2

The other day I saw a method for querying for a random document from a collection using AQL on this very same website:

Randomly select a document in ArangoDB

My implementation of this at the moment is:

//brands
let b1 = (
for brand in brands
filter brand.brand == @brand1
return brand._id
)

//pick random car with brand 1
let c1 = (
for edge in edges 
filter edge._from == b1[0] 
for car in cars 
filter car._id == edge._to 
sort rand() limit 1 
return car._id
)

However, when I use that method it can hardly be called 'random'. For instance, in a 3500+ document collection I manage to get the same document 5 times in a row, and over the course of 25+ attempts there're maybe 3 to 4 documents that keep being returned to me. It seems the method is geared towards particular documents being output. I was wondering if there's still some improvement to be done here or another method that wasn't mentioned in that thread. The problem is that I can't comment on the thread yet due to low reputation levels, so I can't ask the question in the same place. However I think it merits a discussion nonetheless. I hope someone can help me out in getting a better randomization.

Omnia87
  • 103
  • 7
  • For what purpose do you want to fetch a random document? Do you want to display a random car on a website as "recommendation" / alternative to the current selection done by the user?
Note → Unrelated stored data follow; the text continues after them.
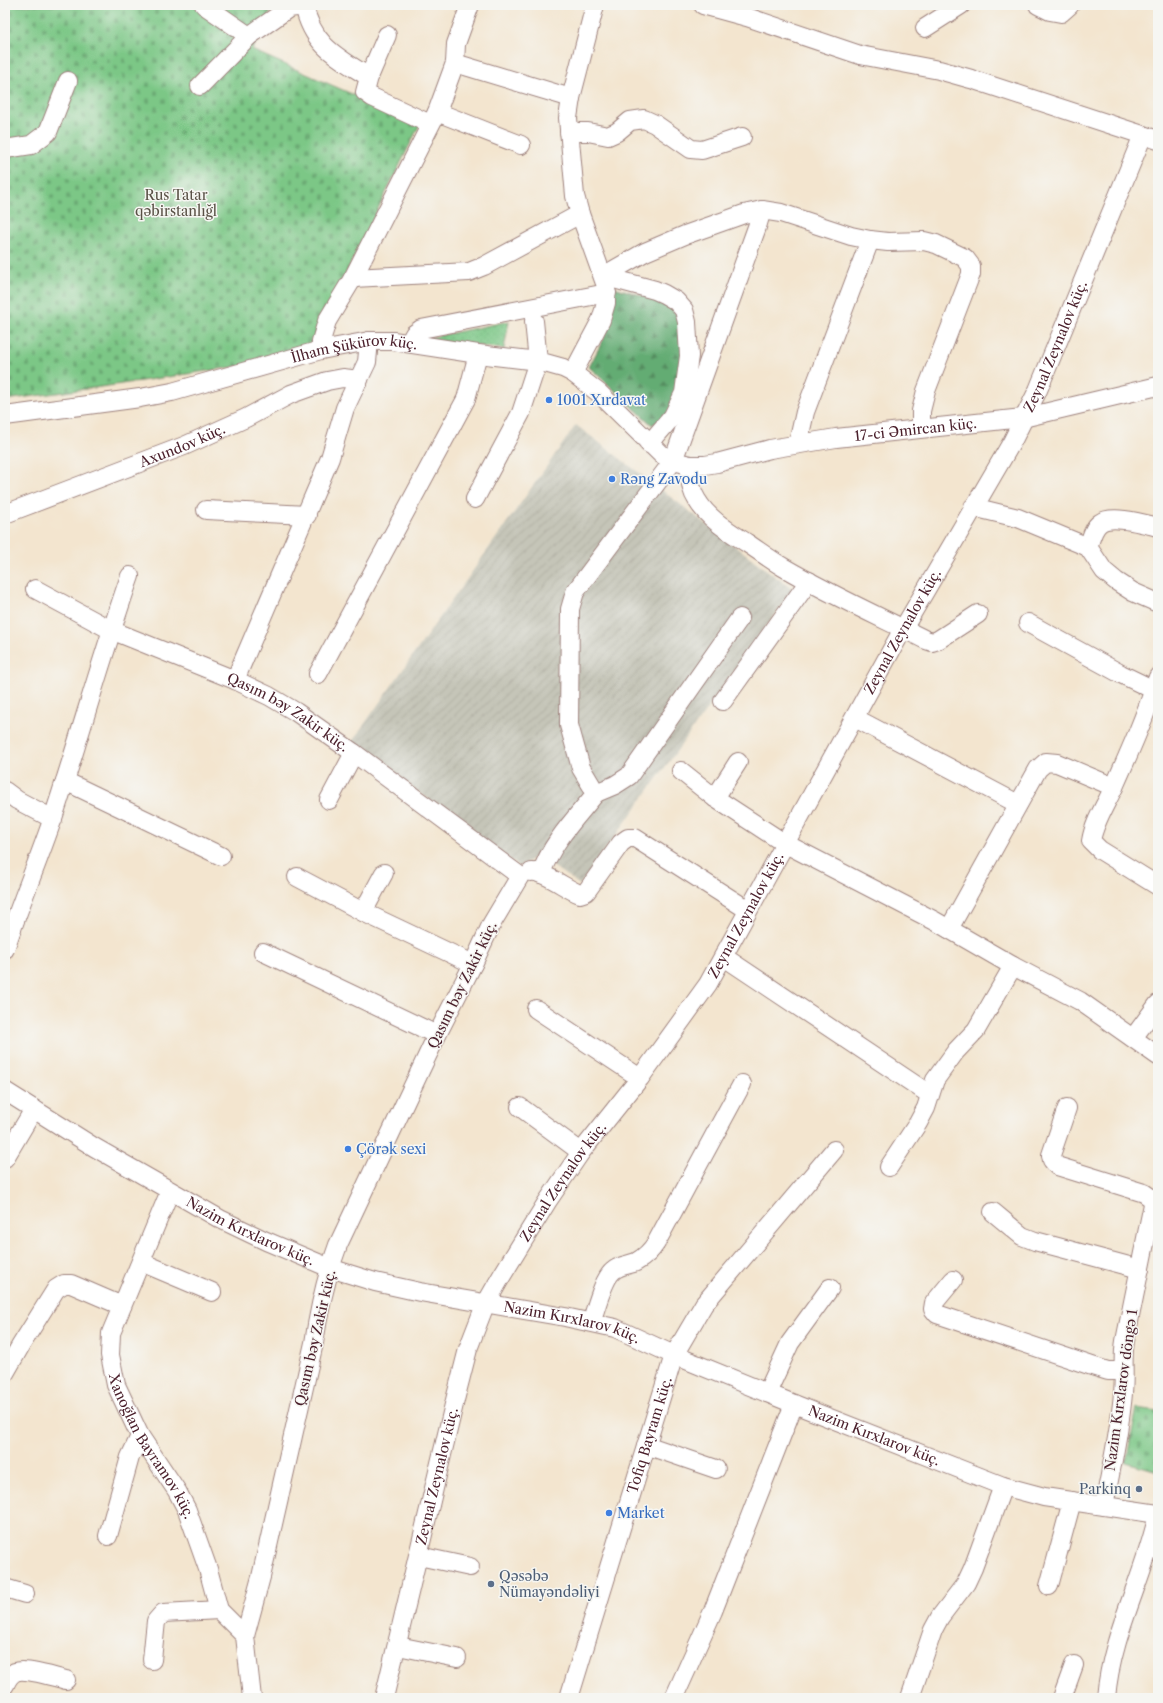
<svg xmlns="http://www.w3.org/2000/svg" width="1163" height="1703" font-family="'Libre Caslon Text',serif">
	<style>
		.industrial { fill: url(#industrial-furrows) }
		.grass { fill: url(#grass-dots); stroke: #627358 }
		.forest { fill: url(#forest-firs); stroke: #57664f }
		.cemetery { fill: url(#cemetery-stones); stroke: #627358 }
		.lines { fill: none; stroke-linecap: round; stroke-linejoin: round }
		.minor-casing { stroke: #9e827d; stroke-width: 20 }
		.minor { stroke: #fff; stroke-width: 18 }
		.shop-dot { fill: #3f7fe0; stroke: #f6f6f2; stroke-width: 1.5 }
		.service-dot { fill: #5c6f8a; stroke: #f6f6f2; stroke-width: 1.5 }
		.labels { text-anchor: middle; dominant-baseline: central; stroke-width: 3; stroke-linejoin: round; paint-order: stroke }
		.park-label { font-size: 14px; fill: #595146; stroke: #f6f6f2 }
		.street-label { font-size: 14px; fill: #4a1f2b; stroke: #f6f6f2 }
		.shop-label { font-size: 14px; fill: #366cbe; stroke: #f6f6f2; text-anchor: start }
		.service-label { font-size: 14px; fill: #4e5e75; stroke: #f6f6f2; text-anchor: end }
	</style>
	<defs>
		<pattern id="industrial-furrows" width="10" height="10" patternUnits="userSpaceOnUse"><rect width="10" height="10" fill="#c5c5b8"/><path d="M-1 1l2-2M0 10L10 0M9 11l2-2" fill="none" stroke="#aba99e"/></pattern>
		<pattern id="grass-dots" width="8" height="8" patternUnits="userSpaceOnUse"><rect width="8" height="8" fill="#7bc786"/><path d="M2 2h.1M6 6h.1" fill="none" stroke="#6caa74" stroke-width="1.8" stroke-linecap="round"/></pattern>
		<pattern id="forest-firs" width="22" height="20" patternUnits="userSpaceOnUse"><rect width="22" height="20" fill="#64ac73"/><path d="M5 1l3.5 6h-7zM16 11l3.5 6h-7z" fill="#548b5f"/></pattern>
		<pattern id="cemetery-stones" width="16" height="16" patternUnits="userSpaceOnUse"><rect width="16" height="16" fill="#7bc786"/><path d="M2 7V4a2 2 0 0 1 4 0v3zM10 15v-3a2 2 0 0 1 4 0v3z" fill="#6caa74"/></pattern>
	</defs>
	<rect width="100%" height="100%" fill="#f6f6f2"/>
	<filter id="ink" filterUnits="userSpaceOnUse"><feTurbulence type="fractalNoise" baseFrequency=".025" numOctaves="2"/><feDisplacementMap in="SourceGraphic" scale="8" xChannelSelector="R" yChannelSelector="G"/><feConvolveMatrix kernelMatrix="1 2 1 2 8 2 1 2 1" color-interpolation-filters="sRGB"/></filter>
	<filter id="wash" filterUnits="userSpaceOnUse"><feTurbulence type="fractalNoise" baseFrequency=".012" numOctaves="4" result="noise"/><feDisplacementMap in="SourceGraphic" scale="16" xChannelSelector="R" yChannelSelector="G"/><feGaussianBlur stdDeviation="0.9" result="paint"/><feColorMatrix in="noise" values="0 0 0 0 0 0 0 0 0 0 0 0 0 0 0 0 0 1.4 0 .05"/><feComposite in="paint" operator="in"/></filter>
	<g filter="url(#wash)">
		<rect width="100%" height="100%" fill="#f3e5cf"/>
		<!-- industrial -->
		<path class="industrial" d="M576 425 793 590 580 885 537 855 520 867 351 743Z"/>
		<!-- grass -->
		<path class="grass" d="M509 321 504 349 424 339Z"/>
		<!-- forest -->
		<path class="forest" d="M614 287 670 304 681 322 683 358 675 399 665 418 652 425 589 367 604 338Z"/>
		<!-- cemetery -->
		<g class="cemetery">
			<path d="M5 5H274L252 50 420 124 305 356 115 385 5 400Z"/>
			<path d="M1137 1408 1158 1411V1471L1126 1462Z"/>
		</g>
	</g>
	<g filter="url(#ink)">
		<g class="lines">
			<!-- minor casing -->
			<g class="minor-casing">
				<g id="minor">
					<path d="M204 5 249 36 289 8 304 6"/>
					<path d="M304 5C312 45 337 57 369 77L365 92 372 97 430 124"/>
					<path d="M703 5 747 17 860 55 939 70 971 79 1158 140"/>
					<path d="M1038 5 1050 11 1061 13 1070 5"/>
					<path d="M925 28 961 5"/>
					<path d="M455 63 571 98"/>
					<path d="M369 77 387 35"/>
					<path d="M200 86 249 36"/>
					<path d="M437 112 521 145"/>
					<path d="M569 132H588L608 136 617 132 630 121 644 119 655 124 691 149 702 150 742 137"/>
					<path d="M5 149 31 145 48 132 68 81"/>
					<path d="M603 276 645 252 685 235 744 214 762 210 781 213 851 236 870 240 888 242 924 241 936 244 965 258 971 266V274L926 391 921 411V428"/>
					<path d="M603 276 655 290 664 294 676 301 684 310 687 322 689 356 684 393 673 416 649 444"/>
					<path d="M353 278 469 272 484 266 580 214"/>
					<path d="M409 343 414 334 421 329 607 293"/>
					<path d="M321 350V341L327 321 353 278 437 112 455 63 456 44 470 5"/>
					<path d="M573 373 601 320 606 303V286L580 214 575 196 568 118 571 98 595 5"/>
					<path id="s1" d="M5 416 140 398 172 392 321 350 369 341H393L478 354 538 361 563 368 573 373 599 393 661 454 673 461 690 465H705L717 463 770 449 836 438 1023 418 1158 386"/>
					<path d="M798 443 805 412 870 240"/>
					<path d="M690 465C689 478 690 489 697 500 708 519 730 532 747 543 759 551 771 560 783 567 829 594 878 616 926 640L932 642 938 640 978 614"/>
					<path d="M475 499 521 413 538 361 534 321"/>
					<path d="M973 507 1018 518 1088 547 1104 571 1116 581 1133 592 1158 603"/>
					<path d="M206 510 307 515"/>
					<path id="s2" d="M5 514 184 446 246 418 291 394 327 381 343 378 359 380"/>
					<path d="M1088 547C1091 539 1093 528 1100 523 1112 514 1145 524 1158 527"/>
					<path id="s3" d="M35 589 111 630 235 680 269 696 296 712 354 753 520 876 492 923 473 964 437 1035 338 1245C326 1277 319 1309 314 1343L261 1577 245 1636"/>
					<path d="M1028 623 1121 674 1154 690"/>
					<path d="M318 674 466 399 478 354"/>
					<path d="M1158 677C1146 715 1130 751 1114 787 1106 804 1094 822 1091 841L1100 850 1158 886"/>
					<path d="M235 680 330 458 345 408 367 362 369 341"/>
					<path d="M723 701 809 581"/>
					<path d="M855 718 1018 804"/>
					<path d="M681 771 715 798 784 843 935 921 1013 966 1080 1001 1158 1056"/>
					<path d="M65 781 221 856"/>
					<path d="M5 791 17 800 53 819"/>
					<path d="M596 793 615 785 629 776 740 618"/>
					<path d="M715 798 738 762"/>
					<path d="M329 800 354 753"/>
					<path d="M531 872C542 870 568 890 580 894L586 892 621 843 628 838H635L748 910"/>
					<path d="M541 874C551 843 576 818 596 793L581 768 569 725 570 609 575 592 673 461 757 227 762 210"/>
					<path d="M297 877 363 912 473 964"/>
					<path d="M363 912 384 873"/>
					<path d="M949 929 1038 769 1046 762 1057 763 1114 787"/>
					<path d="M5 949C20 904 38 862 53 818 80 737 102 655 130 576"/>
					<path d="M263 952 437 1035"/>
					<path d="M724 957 929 1094"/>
					<path d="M536 1009 640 1078"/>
					<path d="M1133 1038 1158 1004"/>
					<path id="s4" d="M5 1091 94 1147 220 1219 266 1241 330 1268 375 1282 420 1292 565 1317 615 1328 674 1355 794 1404 1003 1486 1044 1497 1158 1514"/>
					<path d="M520 1107 581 1152"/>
					<path d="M1067 1108 1051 1155 1052 1160 1057 1166 1144 1193 1151 1198 1153 1204 1125 1341C1122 1358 1125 1375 1123 1393 1120 1431 1111 1468 1104 1506"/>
					<path d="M5 1158 34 1109"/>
					<path d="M889 1167 918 1123 926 1108 935 1080 956 1051 976 1030 1013 966"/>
					<path id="s5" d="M170 1191 111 1333 110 1355 116 1385 140 1436 177 1491 187 1510 208 1569 219 1610 245 1636 252 1698"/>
					<path d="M993 1212 1022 1236 1035 1241 1140 1269"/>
					<path d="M141 1262 212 1292"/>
					<path d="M953 1280 934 1303 933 1309 937 1314 1092 1366 1108 1371H1123"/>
					<path d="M591 1322C596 1309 603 1279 613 1271 619 1265 629 1265 636 1262 645 1257 651 1251 656 1243L742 1084"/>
					<path d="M5 1373 21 1345 56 1289 64 1284H71L122 1306"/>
					<path d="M767 1393 790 1343 830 1288"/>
					<path d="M646 1445 716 1469"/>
					<path d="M108 1536 130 1457 140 1436"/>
					<path d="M419 1556 470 1567"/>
					<path d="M1049 1586 1072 1501"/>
					<path d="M5 1588 25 1594"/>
					<path d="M398 1646 457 1658"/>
					<path d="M152 1660 156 1621 163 1613 219 1610"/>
					<path d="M5 1685C7 1680 10 1675 15 1672 24 1668 55 1677 66 1680"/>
					<path id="s6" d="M384 1698 456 1396 468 1349 485 1305 501 1277 547 1202 581 1152 640 1078 708 984 903 629 1012 442 1038 390 1143 135"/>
					<path id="s7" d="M569 1698 674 1355 704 1304 834 1150"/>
					<path d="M674 1698 713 1611 794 1404"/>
					<path d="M910 1698 933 1630 940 1617 966 1583 973 1568 1003 1486"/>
					<path d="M1062 1698 1074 1665"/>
					<path d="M1106 1698C1111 1634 1145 1576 1158 1514"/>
				</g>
			</g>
			<!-- minor -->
			<use href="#minor" class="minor"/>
		</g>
	</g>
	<!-- markers -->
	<g class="shop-dot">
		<circle cx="549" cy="400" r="4"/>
		<circle cx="612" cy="479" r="4"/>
		<circle cx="348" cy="1149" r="4"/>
		<circle cx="609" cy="1513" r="4"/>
	</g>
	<g class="service-dot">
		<circle cx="1139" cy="1489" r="4"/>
		<circle cx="491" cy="1584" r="4"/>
	</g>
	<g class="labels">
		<!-- park labels -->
		<g class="park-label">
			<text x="176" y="195">Rus Tatar<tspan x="176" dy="16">qəbirstanlığl</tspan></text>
		</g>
		<!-- street labels -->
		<g class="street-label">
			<text stroke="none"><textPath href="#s6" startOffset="1524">Zeynal Zeynalov küç.</textPath></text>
			<text stroke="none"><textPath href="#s1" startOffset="357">İlham Şükürov küç.</textPath></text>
			<text stroke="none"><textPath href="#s1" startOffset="960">17-ci Əmircan küç.</textPath></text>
			<text stroke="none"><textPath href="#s2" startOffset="190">Axundov küç.</textPath></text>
			<text stroke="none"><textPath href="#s6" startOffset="1200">Zeynal Zeynalov küç.</textPath></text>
			<text stroke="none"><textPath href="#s3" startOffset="282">Qasım bəy Zakir küç.</textPath></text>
			<text stroke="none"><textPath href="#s6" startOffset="876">Zeynal Zeynalov küç.</textPath></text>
			<text transform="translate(462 985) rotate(-64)">Qasım bəy Zakir küç.</text>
			<text stroke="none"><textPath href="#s6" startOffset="552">Zeynal Zeynalov küç.</textPath></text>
			<text stroke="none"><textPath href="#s4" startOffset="283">Nazim Kırxlarov küç.</textPath></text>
			<text stroke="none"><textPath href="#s4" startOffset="619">Nazim Kırxlarov küç.</textPath></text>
			<text transform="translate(315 1338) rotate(-77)">Qasım bəy Zakir küç.</text>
			<text transform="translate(1121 1390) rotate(-82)">Nazim Kırxlarov döngə 1</text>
			<text stroke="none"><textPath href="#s7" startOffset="275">Tofiq Bayram küç.</textPath></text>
			<text stroke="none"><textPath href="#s4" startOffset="943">Nazim Kırxlarov küç.</textPath></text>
			<text stroke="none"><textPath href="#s5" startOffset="277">Xanoğlan Bayramov küç.</textPath></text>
			<text stroke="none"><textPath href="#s6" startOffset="228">Zeynal Zeynalov küç.</textPath></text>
		</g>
		<!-- shop labels -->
		<g class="shop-label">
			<text x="557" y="400">1001 Xırdavat</text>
			<text x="620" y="479">Rəng Zavodu</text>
			<text x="356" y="1149">Çörək sexi</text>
			<text x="617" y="1513">Market</text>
		</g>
		<!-- service labels -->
		<g class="service-label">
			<text x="1131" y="1489">Parkinq</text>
			<text x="499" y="1576" text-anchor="start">Qəsəbə<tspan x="499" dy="16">Nümayəndəliyi</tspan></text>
		</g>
	</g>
	<!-- margin -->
	<rect width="1163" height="1703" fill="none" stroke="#f6f6f2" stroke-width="20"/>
</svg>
Are there any other properties except a uniform distribution that you require? – CodeManX Mar 19 '18 at 11:26
  • Hi @CoDEmanX, thanks for your question! It's basically part of a guessing game. Let's say it's like a random model gets shown to the end user and this person has to guess the correct manufacturer. So randomness is quite important in order for the game not to become stale. In any case the code above is just an example really, the content is not that relevant at the moment. – Omnia87 Mar 19 '18 at 11:31
  • I see. For such a guessing game, wouldn't it be desired to not repeat cars within a single game for specific user, or maybe even across games for that user? And a technical question: Do you use RocksDB as storage engine? – CodeManX Mar 19 '18 at 12:24
  • That's definitely something to think about but thus far I was only concerned with having a viable way to have any randomness, especially as there will be several other random parameters later down the line. All of which show the same behavior but where I'm sure I want to have some repetition. I'm currently not using RocksDB no. – Omnia87 Mar 19 '18 at 12:34
  • The `rand()` should really take a seed. I opened an issue on github: https://github.com/arangodb/arangodb/issues/4906 – Andrew Grothe Mar 20 '18 at 16:21
  • Based on feedback from the github issue, this is a Windows only issue. Are you using Windows as well? – Andrew Grothe Mar 20 '18 at 23:35
  • That's correct @AndrewGrothe, I'm on a windows machine at the moment. – Omnia87 Mar 23 '18 at 12:58
  • Ok, you can track the bug via the link I posted earlier. They are going to increase the seed used on Windows. updated my answer to reflect that as well. – Andrew Grothe Mar 23 '18 at 13:08

1 Answers1

2

Essentially the rand() function is being seeded the same on each query execution. Multiple calls within the same query will be different, but the next execution will start back from the same number.

I ran this query and saw the same 3 numbers each time:

return {
    "1": rand(),
    "2": rand(),
    "3": rand()
}

Not always, but more often than not got the same numbers:

[
  {
    "1": 0.5635853144932401,
    "2": 0.19330423902096622,
    "3": 0.8087405011139256
  }
]

Then, seeded with current milliseconds:

return {
    "1": rand() + DATE_MILLISECOND(DATE_NOW()),
    "2": rand() + DATE_MILLISECOND(DATE_NOW()),
    "3": rand() + DATE_MILLISECOND(DATE_NOW())
}

Now I always get a different number.

[
  {
    "1": 617.8103840407173,
    "2": 617.0999366056549,
    "3": 617.6308832757169
  }
]

You can use various techniques to produce pseudorandom numbers that won't repeat like calling rand() with the same seed.

Edit: this is actually a Windows bug. If you can use linux you should be fine.

Andrew Grothe
  • 2,562
  • 1
  • 32
  • 48